Infelizmente, entre os mercados emergentes, a Turquia é destacada pela política absurda de taxas de juro da sua liderança. Baseia-se numa crença de que os bancos não devem cobrar juros e que taxas de juro baixas induzem uma inflação baixa. Esta política monetária, imposta pelo chefe de Estado, bem como as nomeações de governadores de bancos centrais a ela associadas, mina os próprios mercados dos quais a economia do país depende para a sua sobrevivência e prosperidade.
A este estado de coisas incompreensível, há que acrescentar os efeitos da corrupção, a política de “projetos loucos”, e a invocação recorrente de teorias conspiratórias. Isto resulta em efeitos negativos para os investidores e mercados financeiros e aumenta o ressentimento da classe trabalhadora sobre a inflação real, o desemprego maciço e as falsas promessas.
Tirar a Turquia desta situação absurda estará dependente da liderança.
Finalmente, a questão da defesa.
A Turquia tem sido utilizada pela Rússia como uma ponta de lança contra a OTAN, terminando numa situação vantajosa para o Kremlin e num impasse para Ancara. O atual impasse nos sistemas de mísseis S-400 entregues em 2019 está claramente ameaçando o futuro da Força Aérea Turca. Além disso, declarações políticas emanadas da liderança em Ancara mostram grandes inconsistências entre a continuação de contratos de defesa com a Rússia e aquisições adicionais de aeronaves e equipamento de fabricação norte-americano.
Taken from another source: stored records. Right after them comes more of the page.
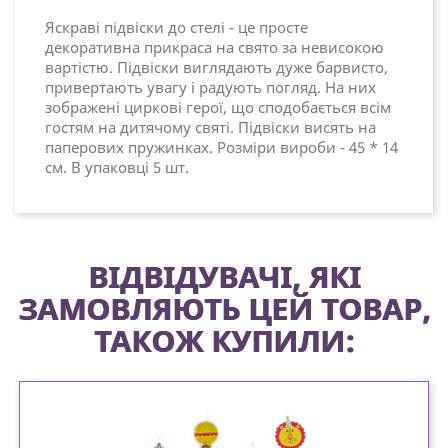
Яскраві підвіски до стелі - це просте
декоративна прикраса на свято за невисокою
вартістю. Підвіски виглядають дуже барвисто,
привертають увагу і радують погляд. На них
зображені циркові герої, що сподобається всім
гостям на дитячому святі. Підвіски висять на
паперових пружинках. Розміри вироби - 45 * 14
см. В упаковці 5 шт.
ВІДВІДУВАЧІ, ЯКІ
ЗАМОВЛЯЮТЬ ЦЕЙ ТОВАР,
ТАКОЖ КУПИЛИ:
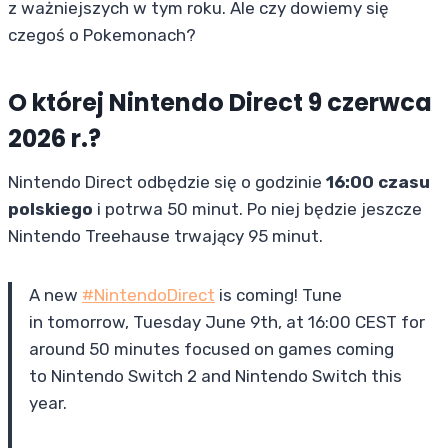
z ważniejszych w tym roku. Ale czy dowiemy się
czegoś o Pokemonach?
O której Nintendo Direct 9 czerwca
2026 r.?
Nintendo Direct odbędzie się o godzinie
16:00 czasu
polskiego
i potrwa 50 minut. Po niej będzie jeszcze
Nintendo Treehause trwający 95 minut.
A new
#NintendoDirect
is coming! Tune
in tomorrow, Tuesday June 9th, at 16:00 CEST for
around 50 minutes focused on games coming
to Nintendo Switch 2 and Nintendo Switch this
year.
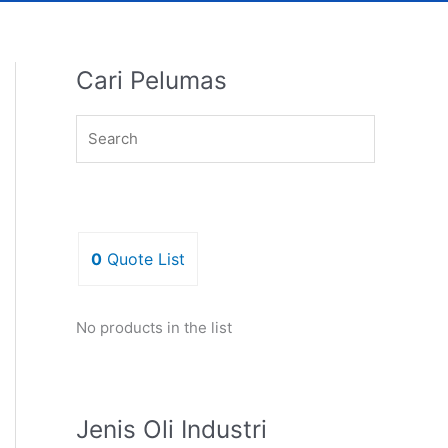
Cari Pelumas
0
Quote List
No products in the list
Jenis Oli Industri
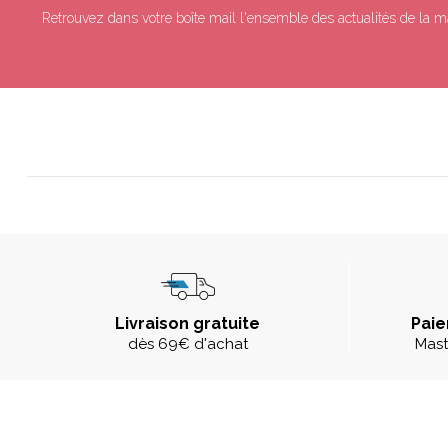
Retrouvez dans votre boîte mail l'ensemble des actualités de la m
Livraison gratuite
Paie
dès 69€ d'achat
Mast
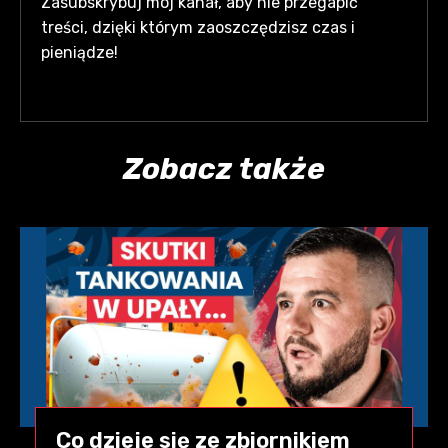
Zasubskrybuj mój kanał, aby nie przegapić
treści, dzięki którym zaoszczędzisz czas i
pieniądze!
Zobacz także
Co dzieje się ze zbiornikiem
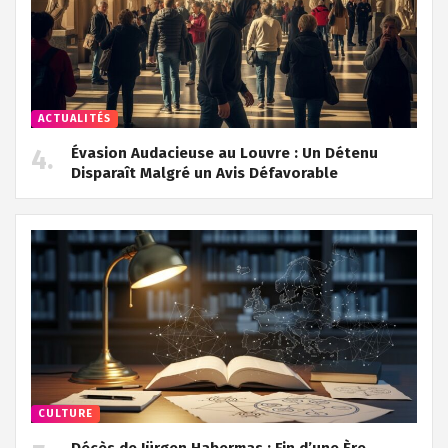
ACTUALITÉS
Évasion Audacieuse au Louvre : Un Détenu
Disparaît Malgré un Avis Défavorable
CULTURE
Décès de Jürgen Habermas : Fin d’une Ère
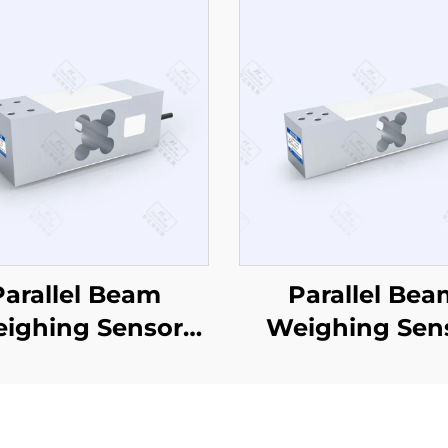
Parallel Beam
Parallel Bea
ighing Sensor
Weighing Sen
CZL629
CZL638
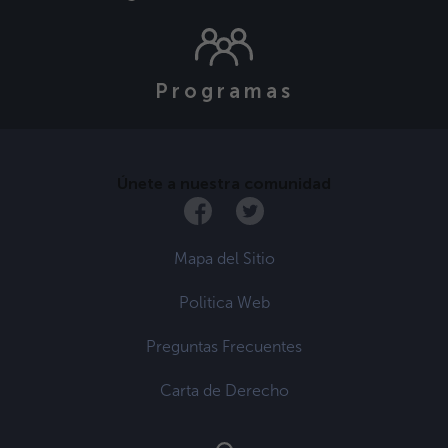
Programas
Únete a nuestra comunidad
Mapa del Sitio
Politica Web
Preguntas Frecuentes
Carta de Derecho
A liderança da Turquia durante a próxima legislatura terá de lidar com o fato óbvio de que a atual política de “ter um pé em ambos os campos” não produz um ambiente estável para o país. Esta ambivalência pode ser perpetuada a alto risco ou clarificada ao preço de escolhas dolorosas.
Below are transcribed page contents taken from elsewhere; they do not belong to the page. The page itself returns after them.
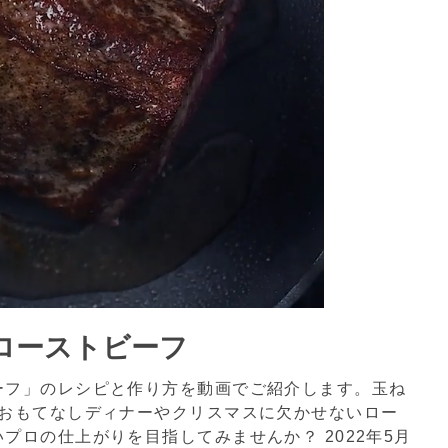
ローストビーフ
ーフ」のレシピと作り方を動画でご紹介します。玉ね
♪おもてなしディナーやクリスマスに欠かせないロー
いプロの仕上がりを目指してみませんか？
2022年5月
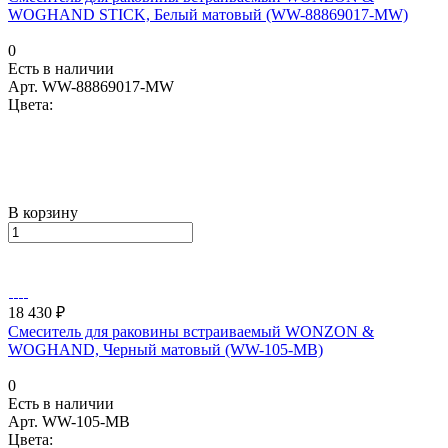
WOGHAND STICK, Белый матовый (WW-88869017-MW)
0
Есть в наличии
Арт.
WW-88869017-MW
Цвета:
В корзину
18 430 ₽
Смеситель для раковины встраиваемый WONZON &
WOGHAND, Черный матовый (WW-105-MB)
0
Есть в наличии
Арт.
WW-105-MB
Цвета:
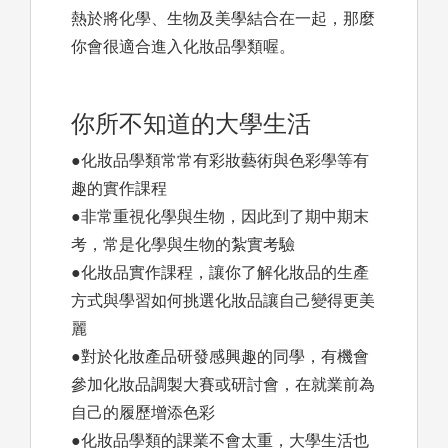
熱於將化學、生物及美學結合在一起，那麼
你會很適合進入化妝品學類喔。
你所不知道的大學生活
●化妝品學類常常有彩妝藝術與色彩學等有
趣的實作課程
●非常重視化學與生物，因此到了期中期末
考，常是化學與生物的紮實考驗
●化妝品實作課程，讓你了解化妝品的生產
方式與學習如何挑選化妝品讓自己變得更美
麗
●對於化妝產品研發感興趣的同學，有機會
參加化妝品調製大賽或研討會，在就業前為
自己的履歷增添色彩
●化妝品學類的課業不會太重，大學生活也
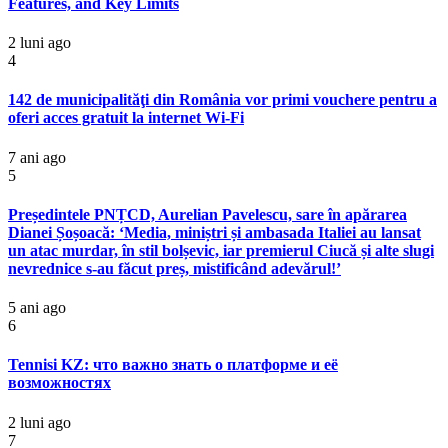
Features, and Key Limits
2 luni ago
4
142 de municipalităţi din România vor primi vouchere pentru a
oferi acces gratuit la internet Wi-Fi
7 ani ago
5
Președintele PNȚCD, Aurelian Pavelescu, sare în apărarea
Dianei Șoșoacă: ‘Media, miniștri și ambasada Italiei au lansat
un atac murdar, în stil bolșevic, iar premierul Ciucă și alte slugi
nevrednice s-au făcut preș, mistificând adevărul!’
5 ani ago
6
Tennisi KZ: что важно знать о платформе и её
возможностях
2 luni ago
7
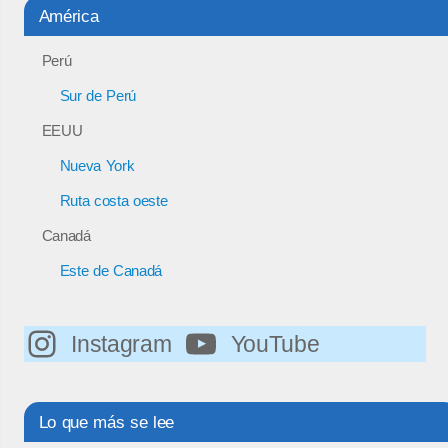
América
Perú
Sur de Perú
EEUU
Nueva York
Ruta costa oeste
Canadá
Este de Canadá
Instagram
YouTube
Lo que más se lee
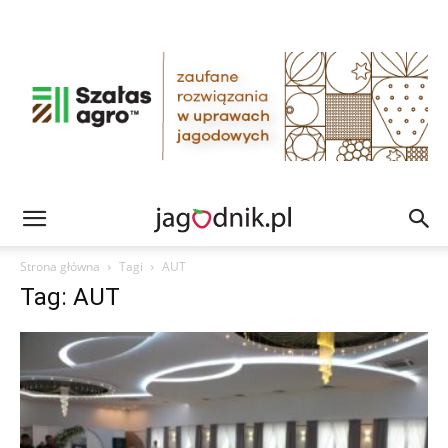
Strona główna
Tagi
AUT
Tag: AUT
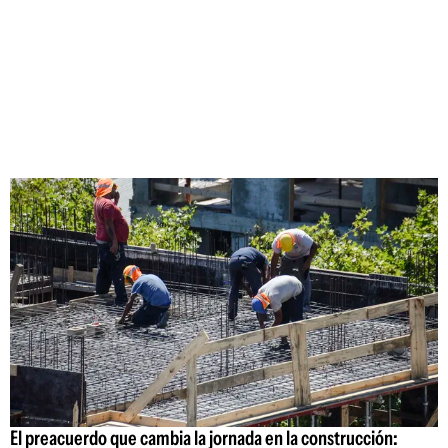
El preacuerdo que cambia la jornada en la construcción:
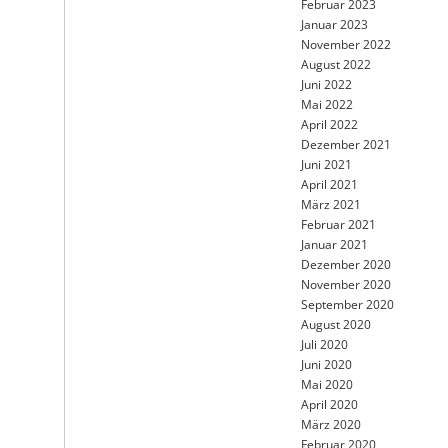
Februar 2023
Januar 2023
November 2022
August 2022
Juni 2022
Mai 2022
April 2022
Dezember 2021
Juni 2021
April 2021
März 2021
Februar 2021
Januar 2021
Dezember 2020
November 2020
September 2020
August 2020
Juli 2020
Juni 2020
Mai 2020
April 2020
März 2020
Februar 2020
A confusão com a atual política também implica perigos para a OTAN, os Estados Unidos e a UE, uma vez que resulta inevitavelmente em ganhos para a Rússia. Uma OTAN mais fraca e uma UE mais fraca podem parecer atraentes para a atual liderança da Turquia por razões eleitorais e pessoais, mas ambas representam vias arriscadas para o futuro do país.
Confrontadas com muita imprevisibilidade, as potências ocidentais provavelmente ficarão em cima até nova ordem, a fim de evitar uma maior deterioração da relação com Ancara.
No seu conjunto, o futuro da Turquia está sobrecarregado de incertezas e inconsistências. O debate político que antecede as eleições será feroz. Pela primeira vez desde 2002, quando o AKP de Erdoğan foi varrido para o poder, o ônus recairá sobre os partidos políticos e os eleitores do país.